> **Given task**
Rewrite the rows starting at the line containing "state / province: Cayo" and ending at the line containing "genus: Arabis", replacing "locality" with "collection site" and leaving everything else unchanged.

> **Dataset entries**
##########
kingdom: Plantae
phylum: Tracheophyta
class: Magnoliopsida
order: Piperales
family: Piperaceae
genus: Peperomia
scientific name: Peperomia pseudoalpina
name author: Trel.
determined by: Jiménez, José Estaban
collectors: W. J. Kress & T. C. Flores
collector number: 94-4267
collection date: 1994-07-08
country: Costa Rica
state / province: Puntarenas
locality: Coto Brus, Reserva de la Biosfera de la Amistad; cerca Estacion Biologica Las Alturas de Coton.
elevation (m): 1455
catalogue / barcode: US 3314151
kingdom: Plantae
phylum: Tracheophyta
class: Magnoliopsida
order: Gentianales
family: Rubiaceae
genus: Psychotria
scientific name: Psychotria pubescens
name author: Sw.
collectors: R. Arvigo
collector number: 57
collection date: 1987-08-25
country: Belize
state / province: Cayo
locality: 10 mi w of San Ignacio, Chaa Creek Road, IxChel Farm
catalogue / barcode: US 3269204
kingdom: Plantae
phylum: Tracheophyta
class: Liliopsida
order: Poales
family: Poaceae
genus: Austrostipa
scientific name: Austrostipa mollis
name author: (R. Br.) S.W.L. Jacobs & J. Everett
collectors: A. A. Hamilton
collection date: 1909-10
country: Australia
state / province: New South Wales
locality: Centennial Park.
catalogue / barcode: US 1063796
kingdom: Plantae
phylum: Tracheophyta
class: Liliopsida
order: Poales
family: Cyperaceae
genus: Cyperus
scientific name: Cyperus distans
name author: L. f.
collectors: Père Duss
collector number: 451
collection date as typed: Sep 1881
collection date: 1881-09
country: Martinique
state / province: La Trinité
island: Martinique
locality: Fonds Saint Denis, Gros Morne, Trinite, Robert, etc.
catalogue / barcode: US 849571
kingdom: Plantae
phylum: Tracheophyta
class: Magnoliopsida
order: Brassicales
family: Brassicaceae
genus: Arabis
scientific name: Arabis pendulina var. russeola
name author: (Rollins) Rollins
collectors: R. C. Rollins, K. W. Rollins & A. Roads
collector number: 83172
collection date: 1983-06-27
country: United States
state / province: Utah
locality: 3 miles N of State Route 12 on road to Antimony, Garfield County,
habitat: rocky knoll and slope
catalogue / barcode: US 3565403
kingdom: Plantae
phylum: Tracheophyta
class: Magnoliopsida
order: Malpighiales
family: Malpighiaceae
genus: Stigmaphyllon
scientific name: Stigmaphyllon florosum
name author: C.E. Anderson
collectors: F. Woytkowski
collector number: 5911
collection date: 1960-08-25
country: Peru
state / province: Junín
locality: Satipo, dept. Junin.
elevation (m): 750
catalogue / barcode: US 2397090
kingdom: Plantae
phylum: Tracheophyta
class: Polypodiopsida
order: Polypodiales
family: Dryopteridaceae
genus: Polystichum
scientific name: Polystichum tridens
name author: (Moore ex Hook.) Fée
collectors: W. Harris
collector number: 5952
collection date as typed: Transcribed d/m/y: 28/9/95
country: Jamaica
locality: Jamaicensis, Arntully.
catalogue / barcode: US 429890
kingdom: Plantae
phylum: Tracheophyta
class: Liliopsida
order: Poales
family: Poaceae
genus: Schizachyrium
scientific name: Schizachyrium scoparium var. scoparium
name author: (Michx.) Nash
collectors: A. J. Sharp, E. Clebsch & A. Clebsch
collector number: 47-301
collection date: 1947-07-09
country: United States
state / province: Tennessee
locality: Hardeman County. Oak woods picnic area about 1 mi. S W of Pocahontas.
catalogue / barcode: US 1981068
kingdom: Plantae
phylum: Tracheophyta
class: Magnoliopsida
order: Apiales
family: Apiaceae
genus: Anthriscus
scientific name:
##########
> **Final result**
state / province: Cayo
collection site: 10 mi w of San Ignacio, Chaa Creek Road, IxChel Farm
catalogue / barcode: US 3269204
kingdom: Plantae
phylum: Tracheophyta
class: Liliopsida
order: Poales
family: Poaceae
genus: Austrostipa
scientific name: Austrostipa mollis
name author: (R. Br.) S.W.L. Jacobs & J. Everett
collectors: A. A. Hamilton
collection date: 1909-10
country: Australia
state / province: New South Wales
collection site: Centennial Park.
catalogue / barcode: US 1063796
kingdom: Plantae
phylum: Tracheophyta
class: Liliopsida
order: Poales
family: Cyperaceae
genus: Cyperus
scientific name: Cyperus distans
name author: L. f.
collectors: Père Duss
collector number: 451
collection date as typed: Sep 1881
collection date: 1881-09
country: Martinique
state / province: La Trinité
island: Martinique
collection site: Fonds Saint Denis, Gros Morne, Trinite, Robert, etc.
catalogue / barcode: US 849571
kingdom: Plantae
phylum: Tracheophyta
class: Magnoliopsida
order: Brassicales
family: Brassicaceae
genus: Arabis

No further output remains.